I fully understand the mechanics of how all this has come about but (IMHO) these results make our current electoral system very difficult to defend....
If we took this outcome as unchanged under a PR system (yes, I know, but it's all we can do) - the outcome there is just as difficult to defend!

E63eeeeee...

4,144 posts

52 months

Sway said:
JNW1 said:
Who have been rewarded with over 70 seats in the House of Commons compared to just 4 for Reform. The Greens have the same number of seats as Reform having attracted less than half the number of votes.

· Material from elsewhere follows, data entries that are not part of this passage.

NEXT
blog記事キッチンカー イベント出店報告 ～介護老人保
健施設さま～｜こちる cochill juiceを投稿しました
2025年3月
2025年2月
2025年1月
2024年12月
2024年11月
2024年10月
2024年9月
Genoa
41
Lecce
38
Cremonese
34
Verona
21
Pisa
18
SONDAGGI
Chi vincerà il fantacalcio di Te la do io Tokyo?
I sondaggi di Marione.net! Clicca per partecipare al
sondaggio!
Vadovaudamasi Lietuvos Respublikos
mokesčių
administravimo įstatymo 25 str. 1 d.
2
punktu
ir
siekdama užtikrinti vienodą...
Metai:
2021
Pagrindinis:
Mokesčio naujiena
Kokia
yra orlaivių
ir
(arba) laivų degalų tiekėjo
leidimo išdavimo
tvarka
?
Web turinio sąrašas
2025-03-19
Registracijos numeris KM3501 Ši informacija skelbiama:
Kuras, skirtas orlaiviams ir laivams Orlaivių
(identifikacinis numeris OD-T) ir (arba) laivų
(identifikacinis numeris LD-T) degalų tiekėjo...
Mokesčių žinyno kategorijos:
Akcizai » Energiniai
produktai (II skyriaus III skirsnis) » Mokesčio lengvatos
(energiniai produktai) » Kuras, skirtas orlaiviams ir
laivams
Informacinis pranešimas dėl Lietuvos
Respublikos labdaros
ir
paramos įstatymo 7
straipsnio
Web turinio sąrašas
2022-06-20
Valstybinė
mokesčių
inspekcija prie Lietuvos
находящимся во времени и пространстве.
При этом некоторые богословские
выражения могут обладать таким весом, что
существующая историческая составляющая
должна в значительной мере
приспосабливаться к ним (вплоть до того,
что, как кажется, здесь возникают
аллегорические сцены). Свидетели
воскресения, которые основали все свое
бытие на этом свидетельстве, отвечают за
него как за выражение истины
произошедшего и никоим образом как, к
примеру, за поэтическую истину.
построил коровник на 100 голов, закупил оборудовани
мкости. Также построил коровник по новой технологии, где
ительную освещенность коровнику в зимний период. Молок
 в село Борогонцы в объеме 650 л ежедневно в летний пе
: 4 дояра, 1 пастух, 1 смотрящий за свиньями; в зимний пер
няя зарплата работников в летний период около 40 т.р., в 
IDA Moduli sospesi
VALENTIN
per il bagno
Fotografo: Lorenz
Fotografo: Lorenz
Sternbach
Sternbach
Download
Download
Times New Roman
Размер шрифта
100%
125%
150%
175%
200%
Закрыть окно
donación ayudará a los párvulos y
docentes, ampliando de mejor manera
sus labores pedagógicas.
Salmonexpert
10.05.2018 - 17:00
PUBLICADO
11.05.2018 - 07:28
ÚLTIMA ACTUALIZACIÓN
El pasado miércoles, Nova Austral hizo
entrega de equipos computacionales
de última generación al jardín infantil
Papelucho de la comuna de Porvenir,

And according to the BBC website Labour polled just under 34% of the vote nationally but now holds 64% of the seats in the HoC - can't remember an election in my lifetime where a party's gained an overall majority with such a small proportion of the vote, never mind one on the scale Labour's secured!

I fully understand the mechanics of how all this has come about but (IMHO) these results make our current electoral system very difficult to defend....
If we took this outcome as unchanged under a PR system (yes, I know, but it's all we can do) - the outcome there is just as difficult to defend!
That's a nonsense argument against a fairer system that's used across most of the civilised world. It's not all we can do either. If you've not already read the Ashcroft post-poll poll linked a few times earlier you should and see how many people would have voted differently under PR, never mind the difference it would make to turnout if more people's votes actually counted.

Master Bean

3,767 posts

123 months

What are the 2 seats not declared yet?